How observability is related

Skills are distributed across the team so all members can handle issues as they come up.

Context-rich events make it possible for alerts to be relevant, focused, and actionable, taking much of the stress and drudgery out of on-call rotations. Similarly, the ability to drill into high-cardinality data with the accompanying context supports fast resolution of issues.

Deliver high-quality code

Definition

High-quality code is code that is well understood, well maintained, and has a low level of bugs. Understanding of code is typically driven by the level and quality of instrumentation. Code that is of high quality can be reliably reused or reapplied in different scenarios. It’s structured well, and can be added to easily.

If you’re doing well

  • Code is stable, there are fewer bugs and outages.
  • The emphasis post-deployment is on customer solutions rather than support.
  • Engineers find it intuitive to debug problems at any stage, from writing code to full release at scale.
  • Issues that come up can be fixed without triggering cascading failures.

If you’re doing poorly

  • Customer support costs are high.
  • A high percentage of engineering time is spent fixing bugs vs. working on new functionality.
  • People are often concerned about deploying new modules because of increased risk.
  • It takes a long time to find an issue, construct a repro, and repair it.
  • Devs have low confidence in their code once shipped.

How observability is related

Well monitored and tracked code makes it easy to see when and how a process is failing, and easy to identify and fix vulnerable spots. High-quality observability allows using the same tooling to debug code on one machine as on 10,000. A high level of relevant, context-rich telemetry means engineers can watch code in action during deploys, be alerted rapidly, and repair issues before they become user-impacting. When bugs do appear, it’s easy to validate that they have been fixed.

Manage complexity and technical debt

Definition

Technical debt is not necessarily bad. Engineering organizations are constantly faced with choices between short-term gain and longer-term outcomes.
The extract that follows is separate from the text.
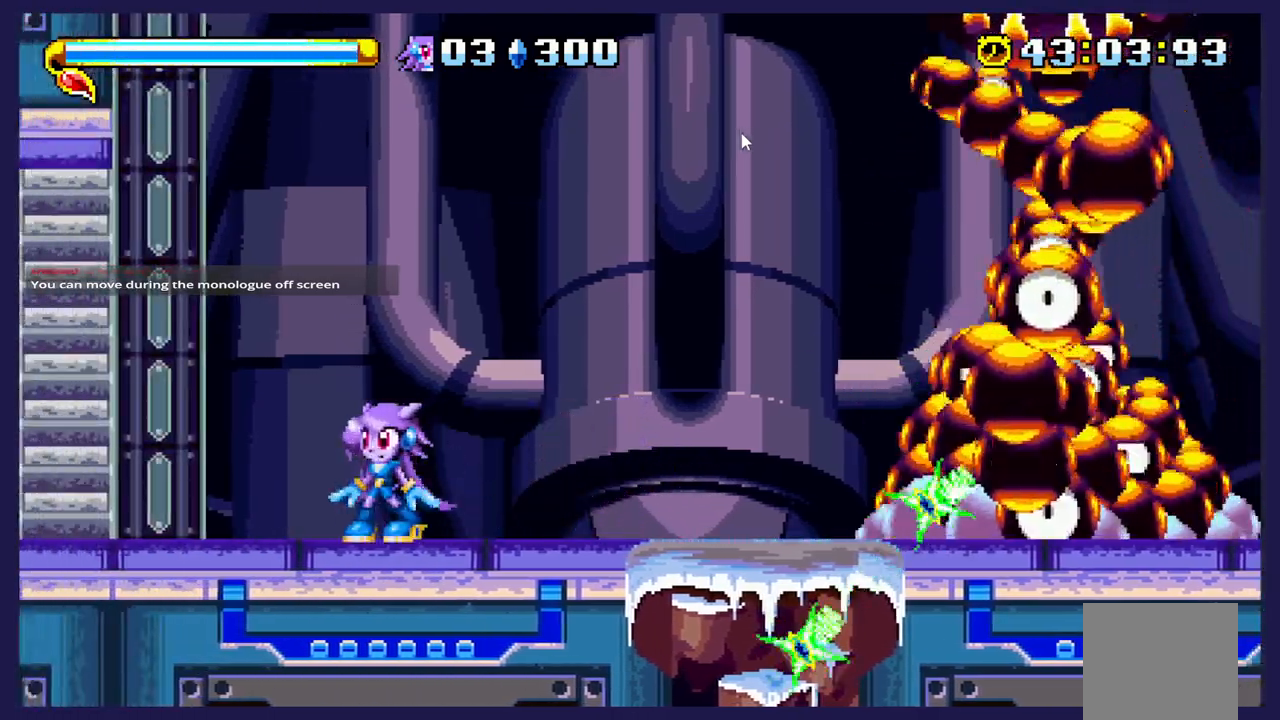
{"buttons": ["DPAD_RIGHT"], "left_stick": "center", "events": [[333, "DPAD_RIGHT", "down"]]}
Sometimes the short-term win is the right decision if there is also a specific plan to address the debt, or to otherwise mitigate the negative aspects of the choice.

With that in mind, code with high technical debt is code in which quick solutions have been chosen over more architecturally stable options. When unmanaged, these choices lead to longer-term costs, as maintenance becomes expensive and future revisions become dependent on costs.

If you’re doing well

  • Engineers spend the majority of their time making forward progress on core business goals.
  • Bug fixing and reliability take up a tractable amount of the team’s time.
  • Engineers spend very little time disoriented or trying to find where in the code they need to make the changes or construct repros.
  • Team members can answer any new question about their system without having to ship new code.

If you’re doing poorly

  • Engineering time is wasted rebuilding things when their scaling limits are reached or edge cases are hit.
  • Teams are distracted by fixing the wrong thing or picking the wrong way to fix something.
  • Engineers frequently experience uncontrollable ripple effects from a localized change.
  • People are afraid to make changes to the code, aka the “haunted graveyard” effect.

How observability is related

Observability enables teams to understand the end-to-end performance of their systems and debug failures and slowness without wasting time. Troubleshooters can find the right breadcrumbs when exploring an unknown part of their system. Tracing behavior becomes easily possible. Engineers can identify the right part of the system to optimize rather than taking random guesses of where to look and change code when the system is slow.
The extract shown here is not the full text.